Whenever a line in the data contains "estratégico", show that line.

** EXCERPTED DATA follows **

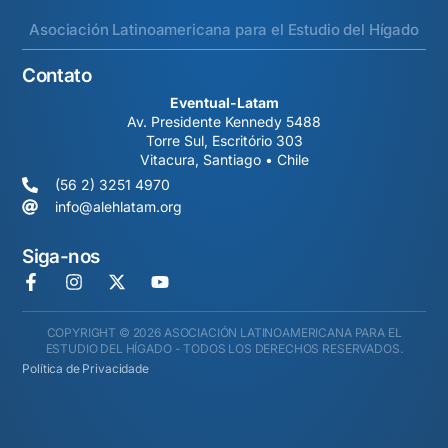
Asociación Latinoamericana para el Estudio del Hígado
Contato
Eventual-Latam
Av. Presidente Kennedy 5488
Torre Sul, Escritório 303
Vitacura, Santiago • Chile
(56 2) 3251 4970
info@alehlatam.org
Siga-nos
COPYRIGHT © 2026 ASOCIACIÓN LATINOAMERICANA PARA EL
ESTUDIO DEL HÍGADO - TODOS LOS DERECHOS RESERVADOS.
Política de Privacidade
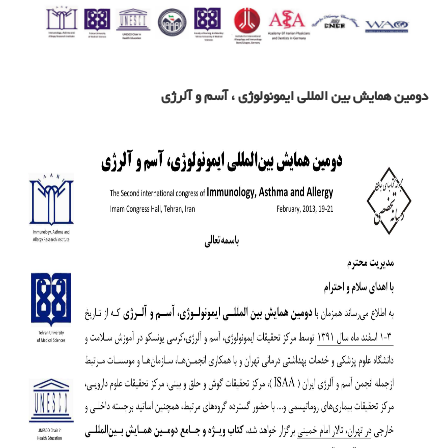
دومین همایش بین المللی ایمونولوژی ، آسم و آلرژی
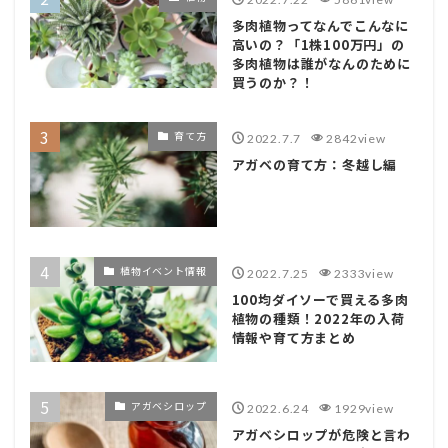
多肉植物ってなんでこんなに
高いの？「1株100万円」の
多肉植物は誰がなんのために
買うのか？！
育て方
2022.7.7
2842view
アガベの育て方：冬越し編
植物イベント情報
2022.7.25
2333view
100均ダイソーで買える多肉
植物の種類！2022年の入荷
情報や育て方まとめ
アガベシロップ
2022.6.24
1929view
アガベシロップが危険と言わ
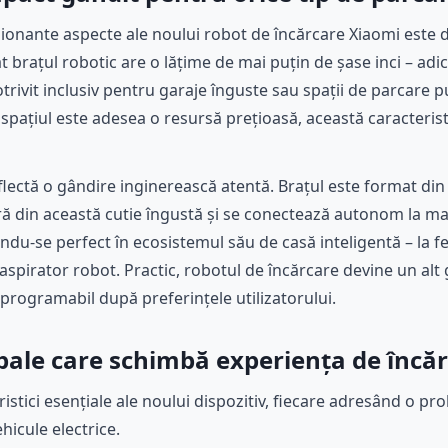
sionante aspecte ale noului robot de încărcare Xiaomi este
t brațul robotic are o lățime de mai puțin de șase inci – ad
potrivit inclusiv pentru garaje înguste sau spații de parcare 
e spațiul este adesea o resursă prețioasă, această caracteris
eflectă o gândire inginerească atentă. Brațul este format d
ră din această cutie îngustă și se conectează autonom la m
ndu-se perfect în ecosistemul său de casă inteligentă – la fe
aspirator robot. Practic, robotul de încărcare devine un alt
i programabil după preferințele utilizatorului.
cipale care schimbă experiența de încă
eristici esențiale ale noului dispozitiv, fiecare adresând o p
hicule electrice.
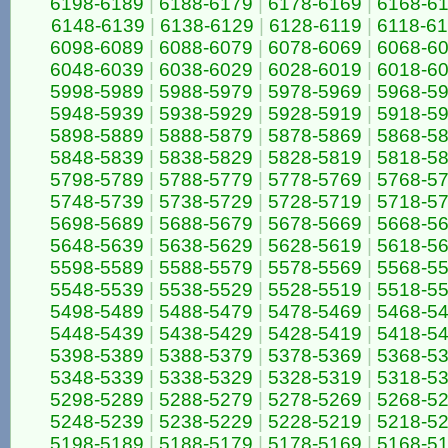
6198-6189
|
6188-6179
|
6178-6169
|
6168-6
6148-6139
|
6138-6129
|
6128-6119
|
6118-6
6098-6089
|
6088-6079
|
6078-6069
|
6068-6
6048-6039
|
6038-6029
|
6028-6019
|
6018-6
5998-5989
|
5988-5979
|
5978-5969
|
5968-5
5948-5939
|
5938-5929
|
5928-5919
|
5918-5
5898-5889
|
5888-5879
|
5878-5869
|
5868-5
5848-5839
|
5838-5829
|
5828-5819
|
5818-5
5798-5789
|
5788-5779
|
5778-5769
|
5768-5
5748-5739
|
5738-5729
|
5728-5719
|
5718-5
5698-5689
|
5688-5679
|
5678-5669
|
5668-5
5648-5639
|
5638-5629
|
5628-5619
|
5618-5
5598-5589
|
5588-5579
|
5578-5569
|
5568-5
5548-5539
|
5538-5529
|
5528-5519
|
5518-5
5498-5489
|
5488-5479
|
5478-5469
|
5468-5
5448-5439
|
5438-5429
|
5428-5419
|
5418-5
5398-5389
|
5388-5379
|
5378-5369
|
5368-5
5348-5339
|
5338-5329
|
5328-5319
|
5318-5
5298-5289
|
5288-5279
|
5278-5269
|
5268-5
5248-5239
|
5238-5229
|
5228-5219
|
5218-5
5198-5189
|
5188-5179
|
5178-5169
|
5168-5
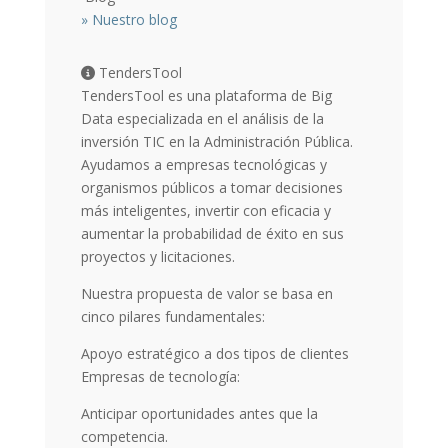
»
Nuestro blog
TendersTool
TendersTool es una plataforma de Big
Data especializada en el análisis de la
inversión TIC en la Administración Pública.
Ayudamos a empresas tecnológicas y
organismos públicos a tomar decisiones
más inteligentes, invertir con eficacia y
aumentar la probabilidad de éxito en sus
proyectos y licitaciones.
Nuestra propuesta de valor se basa en
cinco pilares fundamentales:
Apoyo estratégico a dos tipos de clientes
Empresas de tecnología:
Anticipar oportunidades antes que la
competencia.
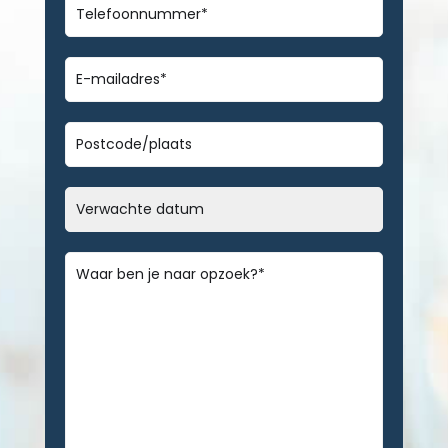
Telefoonnummer
*
E-
mailadres
*
Geen
titel
Datum
MM
slash
Bericht
*
DD
slash
JJJJ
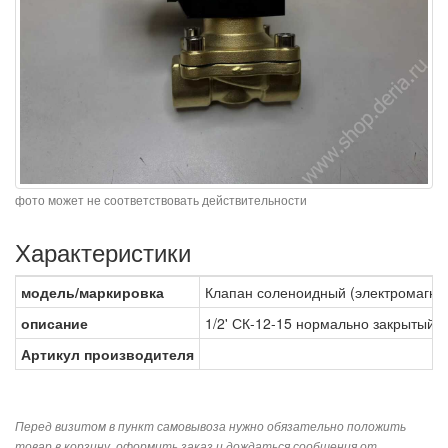
фото может не соответствовать действительности
Характеристики
модель/маркировка
Клапан соленоидный (электромагни
описание
1/2' СК-12-15 нормально закрытый 
Артикул производителя
Перед визитом в пункт самовывоза нужно обязательно положить
товар в корзину, оформить заказ и дождаться сообщения от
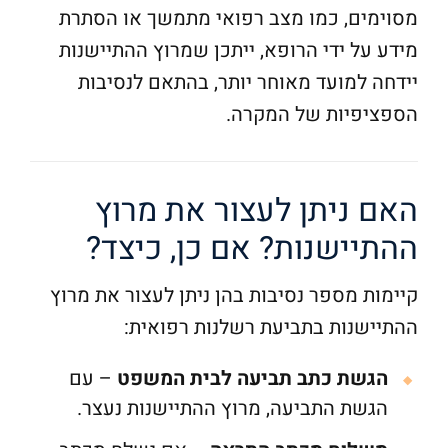
מסוימים, כמו מצב רפואי מתמשך או הסתרת
מידע על ידי הרופא, ייתכן שמרוץ ההתיישנות
יידחה למועד מאוחר יותר, בהתאם לנסיבות
הספציפיות של המקרה.
האם ניתן לעצור את מרוץ
ההתיישנות? אם כן, כיצד?
קיימות מספר נסיבות בהן ניתן לעצור את מרוץ
ההתיישנות בתביעת רשלנות רפואית:
הגשת כתב תביעה לבית המשפט
– עם
הגשת התביעה, מרוץ ההתיישנות נעצר.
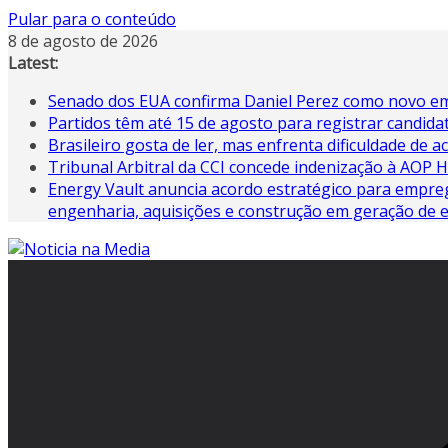
Pular para o conteúdo
8 de agosto de 2026
Latest:
Senado dos EUA confirma Daniel Perez como novo em
Partidos têm até 15 de agosto para registrar candida
Brasileiro gosta de ler, mas enfrenta dificuldade de ac
Tribunal Arbitral da CCI concede indenização à AOP
Energy Vault anuncia acordo estratégico para empreg
engenharia, aquisições e construção em geração de e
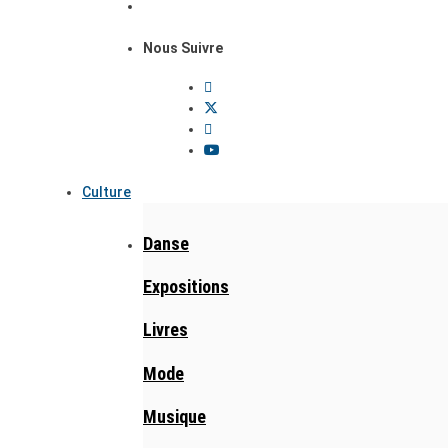
Nous Suivre
Culture
Danse
Expositions
Livres
Mode
Musique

** End of EXCERPTED DATA **

RESULT FOR THIS EXERCISE:
Apoyo estratégico a dos tipos de clientes
Energy Vault anuncia acordo estratégico para empreg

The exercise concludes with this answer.